RECORDS SUPPLIED
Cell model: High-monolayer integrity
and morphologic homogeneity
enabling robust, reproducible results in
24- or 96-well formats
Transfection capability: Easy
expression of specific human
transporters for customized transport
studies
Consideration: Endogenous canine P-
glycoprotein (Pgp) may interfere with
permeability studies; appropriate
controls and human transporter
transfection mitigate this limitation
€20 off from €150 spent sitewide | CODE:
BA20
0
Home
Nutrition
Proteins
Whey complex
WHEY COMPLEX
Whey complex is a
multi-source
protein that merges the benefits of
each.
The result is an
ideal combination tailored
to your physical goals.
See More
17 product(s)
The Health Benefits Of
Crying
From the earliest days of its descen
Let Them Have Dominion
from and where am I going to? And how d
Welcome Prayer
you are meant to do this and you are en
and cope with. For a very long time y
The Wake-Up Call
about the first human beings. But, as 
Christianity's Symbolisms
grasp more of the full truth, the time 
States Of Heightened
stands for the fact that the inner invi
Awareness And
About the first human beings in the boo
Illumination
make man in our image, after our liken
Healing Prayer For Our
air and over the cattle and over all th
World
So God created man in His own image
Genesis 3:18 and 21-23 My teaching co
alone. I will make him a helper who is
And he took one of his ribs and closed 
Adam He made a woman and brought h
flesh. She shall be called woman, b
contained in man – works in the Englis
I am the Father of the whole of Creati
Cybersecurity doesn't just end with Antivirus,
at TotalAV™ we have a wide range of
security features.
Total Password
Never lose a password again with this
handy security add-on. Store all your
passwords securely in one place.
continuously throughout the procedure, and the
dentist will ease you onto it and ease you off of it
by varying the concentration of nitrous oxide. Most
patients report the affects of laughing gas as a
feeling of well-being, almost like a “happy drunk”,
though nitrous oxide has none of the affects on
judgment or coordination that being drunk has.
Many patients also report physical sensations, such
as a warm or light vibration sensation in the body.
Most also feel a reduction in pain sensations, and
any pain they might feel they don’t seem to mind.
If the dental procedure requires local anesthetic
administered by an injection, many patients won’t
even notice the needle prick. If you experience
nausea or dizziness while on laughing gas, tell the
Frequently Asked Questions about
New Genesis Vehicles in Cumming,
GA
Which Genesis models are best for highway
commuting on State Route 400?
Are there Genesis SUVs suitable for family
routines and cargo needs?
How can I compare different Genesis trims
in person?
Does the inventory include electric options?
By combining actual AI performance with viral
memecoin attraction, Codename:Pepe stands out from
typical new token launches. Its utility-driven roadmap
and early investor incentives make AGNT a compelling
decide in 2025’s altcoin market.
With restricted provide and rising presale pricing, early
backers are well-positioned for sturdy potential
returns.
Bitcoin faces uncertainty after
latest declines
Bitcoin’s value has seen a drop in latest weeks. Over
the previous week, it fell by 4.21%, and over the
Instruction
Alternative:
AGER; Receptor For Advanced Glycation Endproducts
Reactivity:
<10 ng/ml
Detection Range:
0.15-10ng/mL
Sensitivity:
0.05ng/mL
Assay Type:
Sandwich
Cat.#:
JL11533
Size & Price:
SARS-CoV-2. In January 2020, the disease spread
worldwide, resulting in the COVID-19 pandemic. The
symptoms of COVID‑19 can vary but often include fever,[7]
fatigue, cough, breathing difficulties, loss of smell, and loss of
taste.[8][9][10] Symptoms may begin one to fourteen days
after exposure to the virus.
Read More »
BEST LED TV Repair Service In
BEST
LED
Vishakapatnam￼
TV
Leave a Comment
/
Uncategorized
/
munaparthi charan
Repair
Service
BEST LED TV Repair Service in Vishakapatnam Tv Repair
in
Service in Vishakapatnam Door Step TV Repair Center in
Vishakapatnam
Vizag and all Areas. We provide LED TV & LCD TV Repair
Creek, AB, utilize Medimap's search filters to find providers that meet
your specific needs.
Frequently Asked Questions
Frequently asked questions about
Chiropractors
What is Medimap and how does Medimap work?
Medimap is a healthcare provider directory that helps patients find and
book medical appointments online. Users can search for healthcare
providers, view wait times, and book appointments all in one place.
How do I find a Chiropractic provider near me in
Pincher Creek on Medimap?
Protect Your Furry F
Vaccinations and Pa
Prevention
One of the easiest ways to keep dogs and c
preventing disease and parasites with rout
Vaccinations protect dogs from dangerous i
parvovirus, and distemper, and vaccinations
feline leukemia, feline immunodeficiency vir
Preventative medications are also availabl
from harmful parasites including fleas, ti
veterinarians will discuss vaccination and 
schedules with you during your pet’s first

EXERCISE BRIEF
Reproduce each entry above word for word. Pictures are not part of the copy.

OUTPUT FOR THIS TASK
Cell model: High-monolayer integrity
and morphologic homogeneity
enabling robust, reproducible results in
24- or 96-well formats
Transfection capability: Easy
expression of specific human
transporters for customized transport
studies
Consideration: Endogenous canine P-
glycoprotein (Pgp) may interfere with
permeability studies; appropriate
controls and human transporter
transfection mitigate this limitation
€20 off from €150 spent sitewide | CODE:
BA20
0
Home
Nutrition
Proteins
Whey complex
WHEY COMPLEX
Whey complex is a
multi-source
protein that merges the benefits of
each.
The result is an
ideal combination tailored
to your physical goals.
See More
17 product(s)
The Health Benefits Of
Crying
From the earliest days of its descen
Let Them Have Dominion
from and where am I going to? And how d
Welcome Prayer
you are meant to do this and you are en
and cope with. For a very long time y
The Wake-Up Call
about the first human beings. But, as 
Christianity's Symbolisms
grasp more of the full truth, the time 
States Of Heightened
stands for the fact that the inner invi
Awareness And
About the first human beings in the boo
Illumination
make man in our image, after our liken
Healing Prayer For Our
air and over the cattle and over all th
World
So God created man in His own image
Genesis 3:18 and 21-23 My teaching co
alone. I will make him a helper who is
And he took one of his ribs and closed 
Adam He made a woman and brought h
flesh. She shall be called woman, b
contained in man – works in the Englis
I am the Father of the whole of Creati
Cybersecurity doesn't just end with Antivirus,
at TotalAV™ we have a wide range of
security features.
Total Password
Never lose a password again with this
handy security add-on. Store all your
passwords securely in one place.
continuously throughout the procedure, and the
dentist will ease you onto it and ease you off of it
by varying the concentration of nitrous oxide. Most
patients report the affects of laughing gas as a
feeling of well-being, almost like a “happy drunk”,
though nitrous oxide has none of the affects on
judgment or coordination that being drunk has.
Many patients also report physical sensations, such
as a warm or light vibration sensation in the body.
Most also feel a reduction in pain sensations, and
any pain they might feel they don’t seem to mind.
If the dental procedure requires local anesthetic
administered by an injection, many patients won’t
even notice the needle prick. If you experience
nausea or dizziness while on laughing gas, tell the
Frequently Asked Questions about
New Genesis Vehicles in Cumming,
GA
Which Genesis models are best for highway
commuting on State Route 400?
Are there Genesis SUVs suitable for family
routines and cargo needs?
How can I compare different Genesis trims
in person?
Does the inventory include electric options?
By combining actual AI performance with viral
memecoin attraction, Codename:Pepe stands out from
typical new token launches. Its utility-driven roadmap
and early investor incentives make AGNT a compelling
decide in 2025’s altcoin market.
With restricted provide and rising presale pricing, early
backers are well-positioned for sturdy potential
returns.
Bitcoin faces uncertainty after
latest declines
Bitcoin’s value has seen a drop in latest weeks. Over
the previous week, it fell by 4.21%, and over the
Instruction
Alternative:
AGER; Receptor For Advanced Glycation Endproducts
Reactivity:
<10 ng/ml
Detection Range:
0.15-10ng/mL
Sensitivity:
0.05ng/mL
Assay Type:
Sandwich
Cat.#:
JL11533
Size & Price:
SARS-CoV-2. In January 2020, the disease spread
worldwide, resulting in the COVID-19 pandemic. The
symptoms of COVID‑19 can vary but often include fever,[7]
fatigue, cough, breathing difficulties, loss of smell, and loss of
taste.[8][9][10] Symptoms may begin one to fourteen days
after exposure to the virus.
Read More »
BEST LED TV Repair Service In
BEST
LED
Vishakapatnam
TV
Leave a Comment
/
Uncategorized
/
munaparthi charan
Repair
Service
BEST LED TV Repair Service in Vishakapatnam Tv Repair
in
Service in Vishakapatnam Door Step TV Repair Center in
Vishakapatnam
Vizag and all Areas. We provide LED TV & LCD TV Repair
Creek, AB, utilize Medimap's search filters to find providers that meet
your specific needs.
Frequently Asked Questions
Frequently asked questions about
Chiropractors
What is Medimap and how does Medimap work?
Medimap is a healthcare provider directory that helps patients find and
book medical appointments online. Users can search for healthcare
providers, view wait times, and book appointments all in one place.
How do I find a Chiropractic provider near me in
Pincher Creek on Medimap?
Protect Your Furry F
Vaccinations and Pa
Prevention
One of the easiest ways to keep dogs and c
preventing disease and parasites with rout
Vaccinations protect dogs from dangerous i
parvovirus, and distemper, and vaccinations
feline leukemia, feline immunodeficiency vir
Preventative medications are also availabl
from harmful parasites including fleas, ti
veterinarians will discuss vaccination and 
schedules with you during your pet’s first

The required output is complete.